WHILE YOU INSIST THAT NO NEGLIGENCE ON YOUR PART HAS BEEN ESTABLISHED, IT HAS BEEN HELD THAT NEGLIGENCE MAY BE INFERRED FROM THE CIRCUMSTANCES OF THE CASE. VEREINIGTE ALUMINIUM-WORKS AKTIENGESELLSCHAFT V. ATLANTIC TIDEWATER TERMINALS, 241 N.Y.S. 597. UNDER THE EXPRESS TERMS OF PARAGRAPH 9 OF THE CONTRACT, YOUR COMPANY AT THE TIME OF RECEIVING THE RUBBER FOR STORAGE WAS OBLIGATED TO INSPECT THE CONDITION OF THE RUBBER AND NOTE ANY DAMAGE THERETO ON THE RECEIVING REPORT. SINCE NO DAMAGE WAS INDICATED OR ANY EXCEPTION NOTED ON THE RECEIVING REPORT AND, SINCE IT IS ADMINISTRATIVELY REPORTED THAT NO WATER DAMAGE WAS PRESENT WHEN THE RUBBER WAS INSPECTED AT THAT TIME, IT MUST BE PRESUMED THAT THE DAMAGE OCCURRED DURING STORAGE. CONCERNING YOUR STATEMENT TO THE EFFECT THAT MR. BRYAN WAS UNABLE TO DETERMINE WHETHER THE RUBBER HAD BEEN DAMAGED, THE ADMINISTRATIVE OFFICE HAS REPORTED, AS FOLLOWS:

"THE CLAIMEE IS MOST INACCURATE IN ALLEGING THAT MR. BRYAN STATED THAT FROM APPEARANCE HE WAS UNABLE TO DETERMINE WHETHER OR NOT THE RUBBER WAS DAMAGED. THE ONLY QUESTION AT THE TIME CONCERNED THE TYPE OF WATER THAT HAD CAUSED THE DAMAGE. CONSEQUENTLY, A SAMPLE WAS TAKEN FOR ANALYSIS.

IT IS TRUE THAT THERE WERE NO MARKINGS ON THE BALES TO INDICATE ANY FLOOD CONDITION, SUCH AS HIGH-WATER MARKS, BUT ONLY BECAUSE THE TOPS OF THE BALES WERE AS WET AS THE BOTTOMS. ALTHOUGH PALLETIZED, TWO BALES HIGH, EIGHT BALES TO A PALLET, THE TOP BALES WERE AS WET AS THOSE ON THE BOTTOM. THE BALES VISIBLE HAD THE APPEARANCE OF HAVING BEEN SUBMERGED IN WATER.'

SINCE THERE HAS BEEN NO SHOWING THAT THE DAMAGE OCCURRED FROM AN EXCUSABLE CAUSE OR A CAUSE BEYOND YOUR CONTROL, IT MUST BE CONCLUDED THAT YOUR COMPANY IS LIABLE FOR THE DAMAGES SUSTAINED BY THE GOVERNMENT.

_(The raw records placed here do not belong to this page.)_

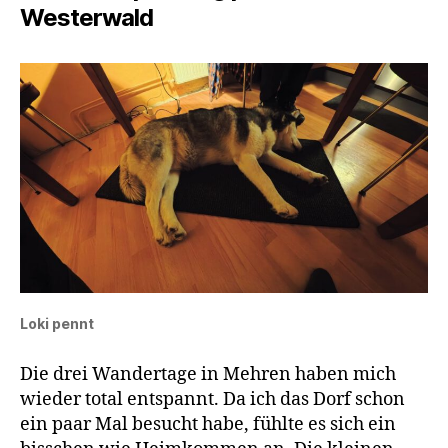
Westerwald
Loki pennt
Die drei Wandertage in Mehren haben mich
wieder total entspannt. Da ich das Dorf schon
ein paar Mal besucht habe, fühlte es sich ein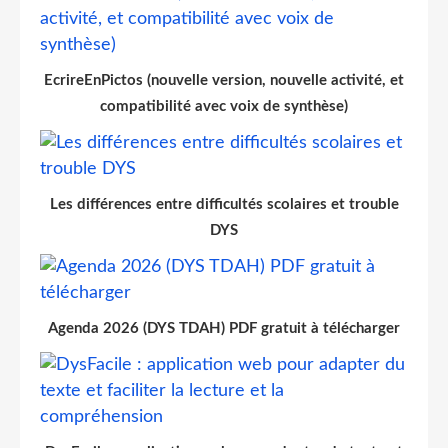
EcrireEnPictos (nouvelle version, nouvelle activité, et
compatibilité avec voix de synthèse)
Les différences entre difficultés scolaires et trouble
DYS
Agenda 2026 (DYS TDAH) PDF gratuit à télécharger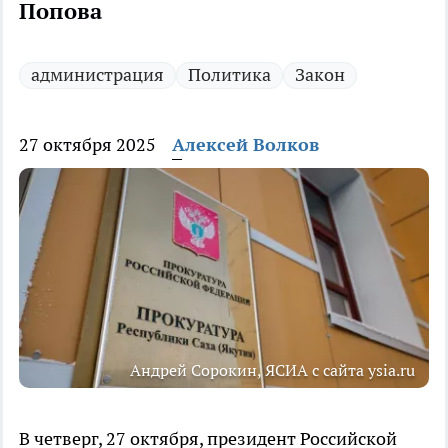
Попова
администрация
Политика
Закон
27 октября 2025
Алексей Волков
Андрей Сорокин, ЯСИА с сайта ysia.ru
В четверг, 27 октября, президент Российской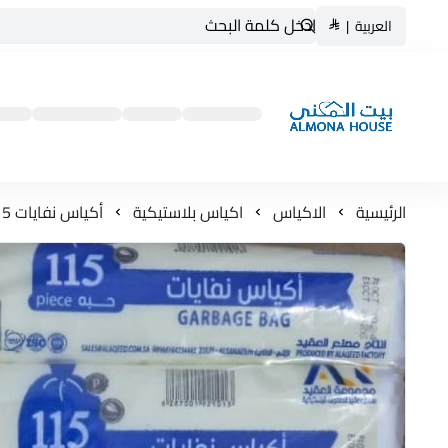
العربية
|
بيت المنى ALMONA HOUSE
الرئيسية
الاكياس
اكياس بلاستيكية
أكياس نفايات 5 جالون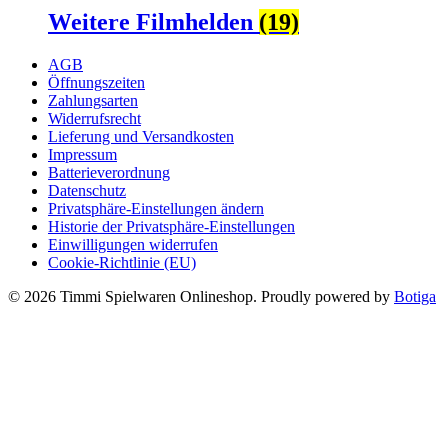
Weitere Filmhelden
(19)
AGB
Öffnungszeiten
Zahlungsarten
Widerrufsrecht
Lieferung und Versandkosten
Impressum
Batterieverordnung
Datenschutz
Privatsphäre-Einstellungen ändern
Historie der Privatsphäre-Einstellungen
Einwilligungen widerrufen
Cookie-Richtlinie (EU)
© 2026 Timmi Spielwaren Onlineshop. Proudly powered by
Botiga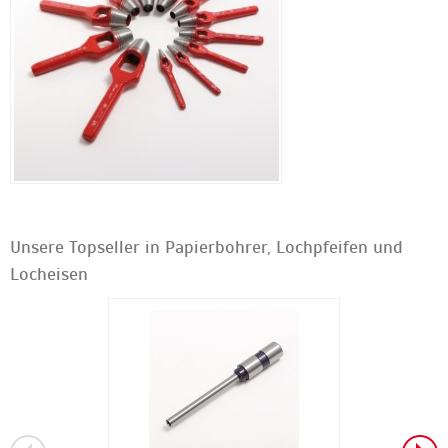
Unsere Topseller in Papierbohrer, Lochpfeifen und
Locheisen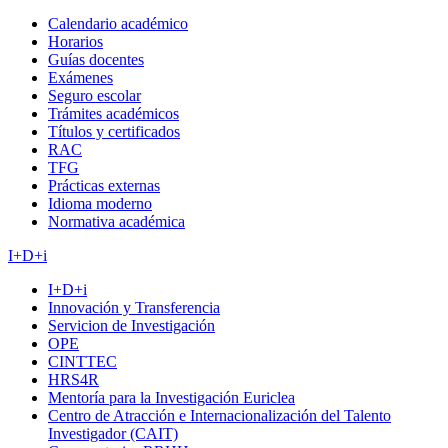
Calendario académico
Horarios
Guías docentes
Exámenes
Seguro escolar
Trámites académicos
Títulos y certificados
RAC
TFG
Prácticas externas
Idioma moderno
Normativa académica
I+D+i
I+D+i
Innovación y Transferencia
Servicion de Investigación
OPE
CINTTEC
HRS4R
Mentoría para la Investigación Euriclea
Centro de Atracción e Internacionalización del Talento
Investigador (CAIT)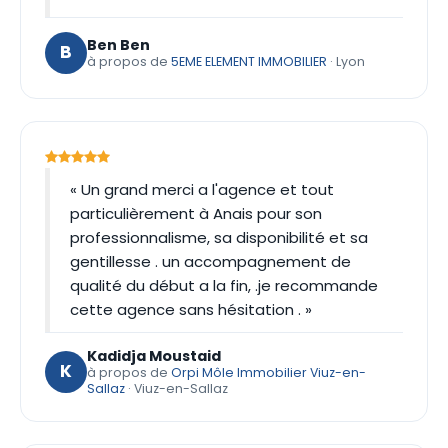
Ben Ben
B
à propos de
5EME ELEMENT IMMOBILIER
· Lyon
« Un grand merci a l'agence et tout
particulièrement à Anais pour son
professionnalisme, sa disponibilité et sa
gentillesse . un accompagnement de
qualité du début a la fin, .je recommande
cette agence sans hésitation . »
Kadidja Moustaid
K
à propos de
Orpi Môle Immobilier Viuz-en-
Sallaz
· Viuz-en-Sallaz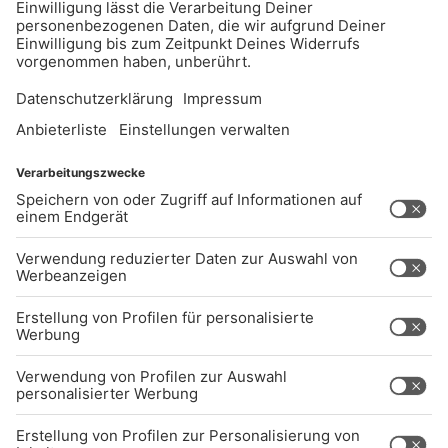
UNTERNEHMEN
Kontakt
Jobs
Sendeempfang
Über uns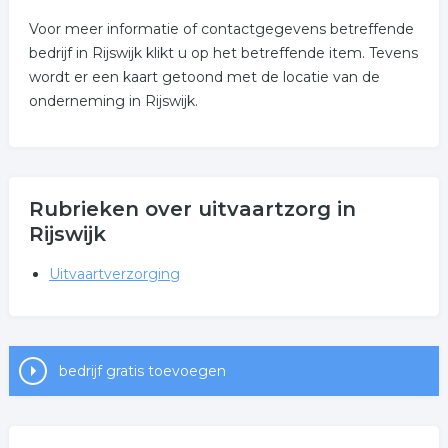
Voor meer informatie of contactgegevens betreffende
bedrijf in Rijswijk klikt u op het betreffende item. Tevens
wordt er een kaart getoond met de locatie van de
onderneming in Rijswijk.
Rubrieken over uitvaartzorg in
Rijswijk
Uitvaartverzorging
bedrijf gratis toevoegen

ACCORDINGLY, THE SETTLEMENT OF DECEMBER 11, 1956, IS SUSTAINED. UNLESS A CHECK FOR $1,672.74 PAYABLE TO THE "U.S. GENERAL ACCOUNTING OFFICE" IS RECEIVED WITHIN THIRTY DAYS, THE MATTER WILL BE REFERRED TO THE ATTORNEY GENERAL FOR APPROPRIATE ACTION.